Jeremy Renner Pushes to Give ‘Wind River’ Life After Harvey Weinstein (Exclusive Video)

Oscar Wrap Magazine: “We’re very, very happy to get the film back [from Weinstein],” says the star of the Taylor Sheridan drama

A version of this story about Jeremy Renner first appeared in the Race Begins issue of TheWrap’s Oscar magazine.

For Jeremy Renner, “Wind River” was always going to be an awards-season longshot — even before the Harvey Weinstein mess.  Taylor Sheridan’s quietly gripping drama features what is likely Renner’s best performance since his Oscar-nominated turn in “The Hurt Locker,” but it was a small indie, a serious drama that was going to require careful nurturing.

It had a well-received debut at Sundance in January, a successful encore at Cannes in May, and a summer release that found it grossing an impressive $40 million amid the market heavy in would-be blockbusters.

But “Wind River” was released by the Weinstein Company, which means that it suffered a blow with accusations leveled at executive producer and distributor Harvey Weinstein. The film was already out of theaters at that point, and the Native American tribe that helped finance the movie put up additional money to reclaim it and fund an awards campaign on its own, with no input from the reeling TWC.

“They did a great job of putting it out and getting it seen,” Renner said said of the Weinstein Company. “But it’s ironic to have this movie we made about atrocities toward women, and then this guy does what he does.

“He’s not involved anymore, nor is the company. Let that empire crumble, as it probably deserves to do. All I can say is we’re very, very happy to get the film back, because we believe in it.”

There’s a lot to believe in about the movie, and Renner’s performance. Playing a tracker and hunter on a remote Native American reservation who assists a green FBI agent (Elizabeth Olsen) in the search for the killer of a young woman, in the process stirring up his own unimaginable loss, Renner plays a man who tries to be stoic but can’t help but crack.

The performance is all about understatement, but in his hands the smallest of gestures can be wrenching.

“This movie changed my life in a lot of ways,” said Renner, who said he only picked up the “Wind River” script after Sheridan promised to buy him a great bottle of whiskey if he’d just read the first 10 pages.
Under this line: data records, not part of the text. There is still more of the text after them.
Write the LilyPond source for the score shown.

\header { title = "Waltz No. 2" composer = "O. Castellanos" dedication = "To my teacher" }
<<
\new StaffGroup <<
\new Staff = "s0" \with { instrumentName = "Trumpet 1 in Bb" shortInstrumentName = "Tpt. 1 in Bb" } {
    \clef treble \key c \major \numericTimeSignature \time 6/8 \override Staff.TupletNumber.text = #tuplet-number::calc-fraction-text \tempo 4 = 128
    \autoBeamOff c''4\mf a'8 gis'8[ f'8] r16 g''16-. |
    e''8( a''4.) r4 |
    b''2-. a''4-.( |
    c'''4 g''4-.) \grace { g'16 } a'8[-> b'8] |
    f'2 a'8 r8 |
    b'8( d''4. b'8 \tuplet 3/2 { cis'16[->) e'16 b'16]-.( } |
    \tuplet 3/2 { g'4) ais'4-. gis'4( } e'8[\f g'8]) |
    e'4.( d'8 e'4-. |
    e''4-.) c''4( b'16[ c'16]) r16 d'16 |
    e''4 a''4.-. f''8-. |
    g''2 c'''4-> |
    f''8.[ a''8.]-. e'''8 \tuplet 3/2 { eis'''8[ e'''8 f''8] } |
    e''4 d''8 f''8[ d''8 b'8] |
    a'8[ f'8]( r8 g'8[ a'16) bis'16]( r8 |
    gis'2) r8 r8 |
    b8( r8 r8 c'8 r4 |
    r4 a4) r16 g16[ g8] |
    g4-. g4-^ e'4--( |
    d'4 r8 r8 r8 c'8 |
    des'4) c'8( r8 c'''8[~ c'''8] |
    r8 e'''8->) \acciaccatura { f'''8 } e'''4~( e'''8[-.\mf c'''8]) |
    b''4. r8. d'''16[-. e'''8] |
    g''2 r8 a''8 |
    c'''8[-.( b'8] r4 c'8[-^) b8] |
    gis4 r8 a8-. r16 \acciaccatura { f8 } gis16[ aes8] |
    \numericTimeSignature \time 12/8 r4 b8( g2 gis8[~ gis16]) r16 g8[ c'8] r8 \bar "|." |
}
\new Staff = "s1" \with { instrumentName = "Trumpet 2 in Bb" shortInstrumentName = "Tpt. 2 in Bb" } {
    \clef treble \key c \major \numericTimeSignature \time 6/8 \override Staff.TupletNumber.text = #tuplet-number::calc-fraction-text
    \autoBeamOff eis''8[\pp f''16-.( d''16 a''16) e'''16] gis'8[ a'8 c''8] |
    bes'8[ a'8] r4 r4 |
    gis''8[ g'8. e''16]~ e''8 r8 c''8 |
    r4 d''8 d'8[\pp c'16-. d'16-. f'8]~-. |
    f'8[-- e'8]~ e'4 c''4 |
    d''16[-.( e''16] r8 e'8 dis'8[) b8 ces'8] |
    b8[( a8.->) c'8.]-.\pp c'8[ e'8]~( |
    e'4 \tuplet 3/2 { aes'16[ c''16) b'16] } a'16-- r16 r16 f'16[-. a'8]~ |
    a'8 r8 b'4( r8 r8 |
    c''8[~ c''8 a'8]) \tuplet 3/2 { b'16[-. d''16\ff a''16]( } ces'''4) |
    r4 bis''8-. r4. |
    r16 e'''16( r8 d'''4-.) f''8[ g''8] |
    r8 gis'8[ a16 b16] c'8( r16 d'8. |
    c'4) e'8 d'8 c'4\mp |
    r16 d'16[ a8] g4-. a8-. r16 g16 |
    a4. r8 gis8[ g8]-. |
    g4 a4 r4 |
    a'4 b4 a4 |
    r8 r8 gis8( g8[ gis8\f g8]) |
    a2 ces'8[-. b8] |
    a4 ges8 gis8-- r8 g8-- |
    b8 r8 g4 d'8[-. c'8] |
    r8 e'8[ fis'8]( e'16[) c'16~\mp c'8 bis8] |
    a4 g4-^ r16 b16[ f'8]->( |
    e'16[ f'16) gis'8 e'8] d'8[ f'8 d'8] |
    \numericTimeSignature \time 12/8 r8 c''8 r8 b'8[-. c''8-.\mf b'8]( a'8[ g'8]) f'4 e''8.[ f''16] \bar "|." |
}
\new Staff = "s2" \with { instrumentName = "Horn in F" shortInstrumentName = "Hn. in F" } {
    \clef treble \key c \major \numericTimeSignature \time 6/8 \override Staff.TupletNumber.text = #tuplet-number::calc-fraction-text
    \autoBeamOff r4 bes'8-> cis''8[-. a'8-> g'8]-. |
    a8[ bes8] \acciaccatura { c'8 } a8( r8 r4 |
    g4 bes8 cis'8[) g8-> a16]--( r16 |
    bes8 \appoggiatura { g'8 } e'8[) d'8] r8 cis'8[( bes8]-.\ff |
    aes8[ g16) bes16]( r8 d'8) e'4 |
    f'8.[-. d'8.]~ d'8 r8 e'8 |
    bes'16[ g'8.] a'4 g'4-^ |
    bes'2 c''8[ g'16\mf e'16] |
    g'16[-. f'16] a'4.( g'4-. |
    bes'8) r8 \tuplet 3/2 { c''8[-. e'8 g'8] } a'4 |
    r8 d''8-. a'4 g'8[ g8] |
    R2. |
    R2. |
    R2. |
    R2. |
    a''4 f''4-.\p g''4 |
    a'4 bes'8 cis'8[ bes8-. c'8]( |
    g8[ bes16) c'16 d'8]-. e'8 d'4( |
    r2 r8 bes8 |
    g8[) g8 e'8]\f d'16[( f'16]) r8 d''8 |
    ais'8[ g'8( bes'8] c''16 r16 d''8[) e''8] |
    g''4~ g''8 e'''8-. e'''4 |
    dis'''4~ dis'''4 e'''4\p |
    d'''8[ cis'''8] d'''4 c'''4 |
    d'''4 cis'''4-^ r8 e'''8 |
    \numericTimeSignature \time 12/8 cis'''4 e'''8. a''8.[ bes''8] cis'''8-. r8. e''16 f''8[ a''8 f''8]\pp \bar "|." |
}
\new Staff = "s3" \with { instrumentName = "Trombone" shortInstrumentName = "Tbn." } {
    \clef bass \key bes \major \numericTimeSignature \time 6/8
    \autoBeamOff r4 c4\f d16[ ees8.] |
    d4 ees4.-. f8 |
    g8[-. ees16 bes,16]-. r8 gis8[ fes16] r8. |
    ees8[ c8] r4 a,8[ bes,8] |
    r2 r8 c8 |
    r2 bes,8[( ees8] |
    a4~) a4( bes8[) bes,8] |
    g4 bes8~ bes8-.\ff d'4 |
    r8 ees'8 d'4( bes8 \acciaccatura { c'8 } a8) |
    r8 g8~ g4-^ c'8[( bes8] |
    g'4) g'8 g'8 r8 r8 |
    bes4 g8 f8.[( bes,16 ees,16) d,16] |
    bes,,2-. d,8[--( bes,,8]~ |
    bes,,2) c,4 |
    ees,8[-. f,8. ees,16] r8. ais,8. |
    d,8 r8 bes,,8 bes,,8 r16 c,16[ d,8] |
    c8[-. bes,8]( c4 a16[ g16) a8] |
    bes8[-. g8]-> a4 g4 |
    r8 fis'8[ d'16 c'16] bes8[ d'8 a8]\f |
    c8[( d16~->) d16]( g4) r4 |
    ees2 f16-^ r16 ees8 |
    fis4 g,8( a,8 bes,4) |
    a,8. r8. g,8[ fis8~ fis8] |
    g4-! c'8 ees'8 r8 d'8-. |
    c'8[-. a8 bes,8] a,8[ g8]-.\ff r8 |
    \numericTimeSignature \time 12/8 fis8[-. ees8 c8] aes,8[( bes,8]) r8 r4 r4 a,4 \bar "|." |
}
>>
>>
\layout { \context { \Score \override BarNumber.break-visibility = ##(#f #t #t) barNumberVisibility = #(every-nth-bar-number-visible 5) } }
It only took three pages, he said, before he was hooked — and it only took one conversation with Sheridan for him to trust that the first-time director (who’d previously written “Hell or High Water” and “Sicario”) could handle the new job.

Photographed by Joe Schmelzer for TheWrap

The film shot in the snow in Utah, in conditions that he said served only to bond the cast and crew.

“In ‘Hurt Locker,’ it was the same thing,” he said. “The last thing I think about is me. Everybody is in it for the same reason — nobody’s there with attitude. We’re all cold, and there’s no place to go to the bathroom, and we’re all in it together. You have that communion. We’re a team, and that’s impenetrable.”

A surprise, he added, came when he looked back at his performance and realized who he’d been playing. “That character is my mom,” he said. “That fortitude — doesn’t complain, doesn’t focus on the negative, moves forward, problem-solves and keeps going. I played my mom.

“That makes you realize how badass my mom is, and I couldn’t be more proud because of that.”